In an autonomous world, which exists today, the agent takes each individual candidate and does deep research on them across the entire internet — everything they’ve worked on, where, what stage the companies were at, what headcount to what headcount, what revenue to what revenue. It listens to their podcasts, reads their papers, reads their blog posts. That results in a multi-page dossier — the most comprehensive document available on that person online. Then the agent decides, given how much it knows, the best way to engage them for that particular role. It determines a subject line and content for the email or the LinkedIn message that’s precisely designed for that person and no one else, reflecting the fact that hours have been spent paying attention to them.
It makes no sense to send a fixed follow-up three days later on a schedule — because while the deep research was running, we might notice this person is clearly online every Sunday, so the best time to reach out is actually via an X DM on Sunday saying, “I dropped you an email, can you check it out?” You can get hyper white-glove with each individual, but this can only happen in an autonomous world, and it’s clearly going to outperform humans, because no human has the time to do any of this. If a human was to pay this much attention to every candidate, they’d need 120 years.
Carlos: If you were starting Metaview today, what would you build first?
Shahriar: It’s clearly not going to be the notetaker. It was very novel and very hard to do three or four years ago; it’s pretty easy to do something good enough today. There’s still a lot of value in making it vertically amazing — a notetaker specifically designed for recruiting will be very good at that, one designed for doctors will be very good at that — but I just don’t think that’s the first product today. I think the first product today would be what we’re building now, which is Fillmore — our autonomous AI coworker that goes from context to first calls booked with the candidate, fully autonomously, with no human intervention. I expect that to be the most impactful product this industry has ever seen. Clearly that’s what we would do if we started today.

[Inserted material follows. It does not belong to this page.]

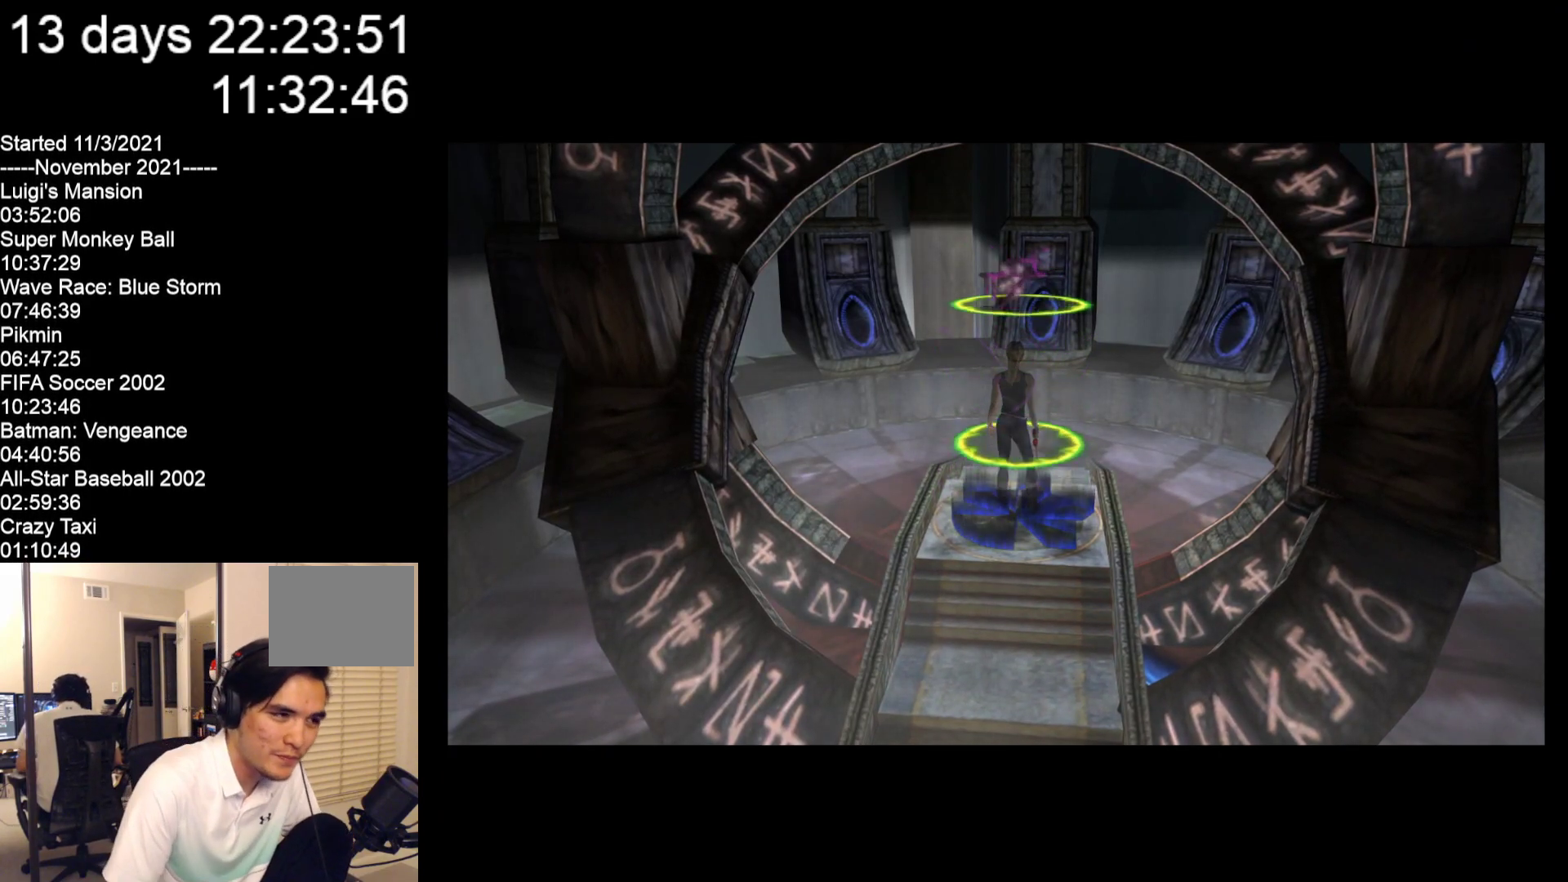
{"buttons": [], "left_stick": "center", "events": []}
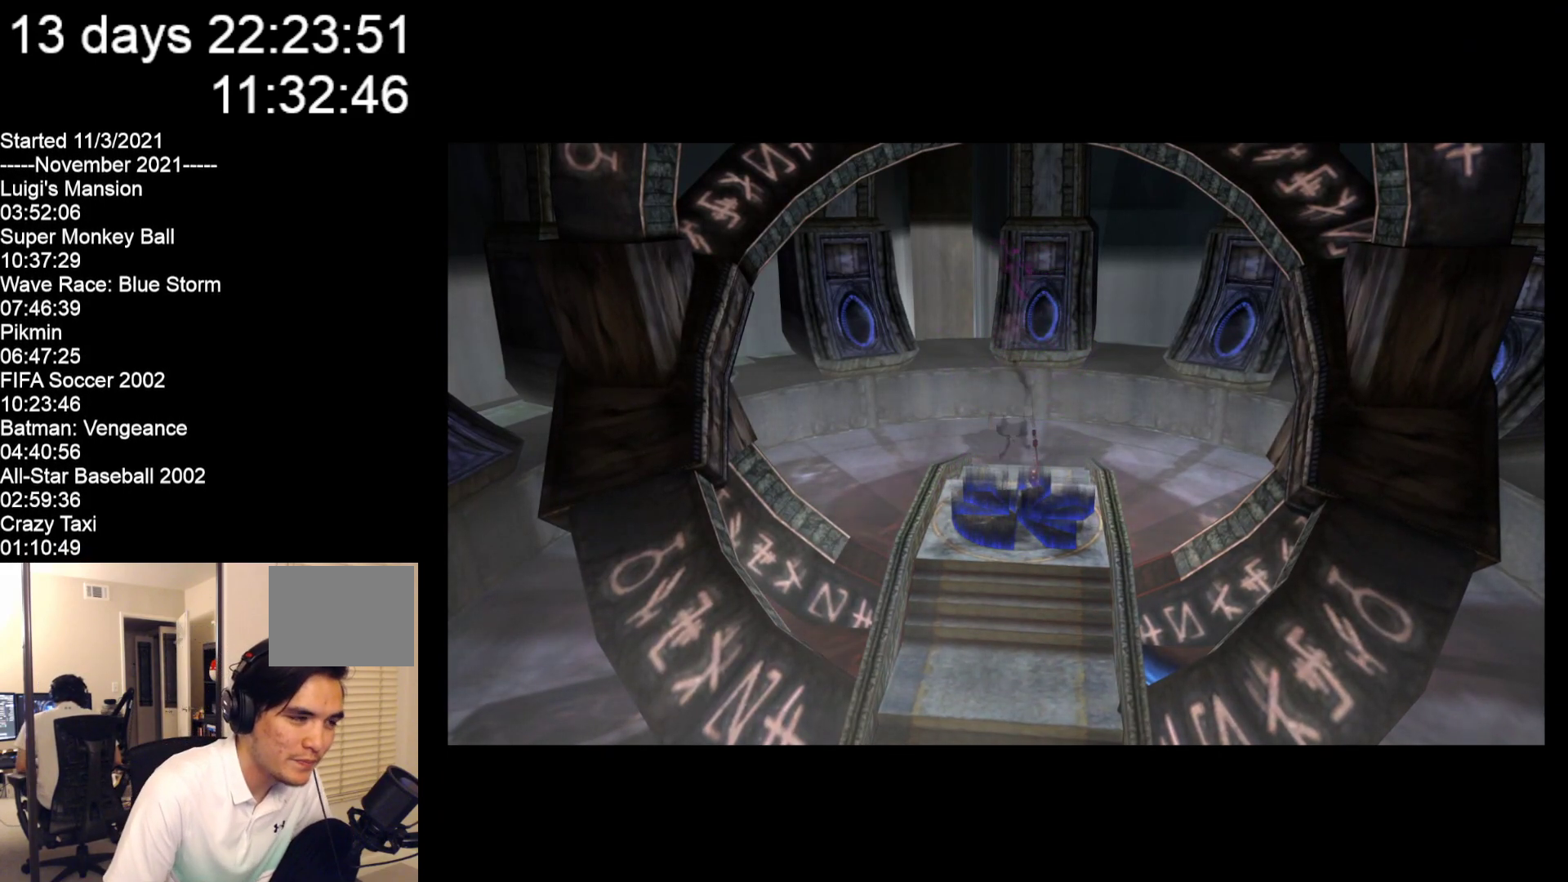
{"buttons": [], "left_stick": "center", "events": []}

Carlos: How did you manage to get skeptical enterprise buyers to stop looking at this as an AI novelty and trust it with mission-critical workflows?
Shahriar: We have a lot of work to do, obviously, always, to build more trust. So far we’ve done well. Part of it is just through unreasonable hospitality — listening, caring, doing things people want us to do, even if our interpretation of what they want is a little different. I think it’s just through caring and obsession. We do plenty of things that don’t work, and we turn a lot of those into things that do work, through listening and observing how people use the product.
Sahil and I have been working on this problem since 2018. I bet it’s a lot of hours of just caring about one thing, one domain, one industry — talking to people, learning about them. That’s how you form intuition about what the problem is and how you want to solve it. That meets the real customer, and four feedback iterations later, you do the thing that resonates. That builds trust — listening and building the thing that actually solves the problem.
But also, ultimately, you either change the game for someone or you don’t. We have a track record of mostly changing the game for folks, and every now and again we do stuff that doesn’t work, and we move on and learn from it. That compounds. The AI notetaker earned us the right to do more. We did that well, kept learning from it, improving it, and that earned us the right to build the next product. When we had our next product, a lot of people were almost blindly willing to try it, because it had our reputation on it.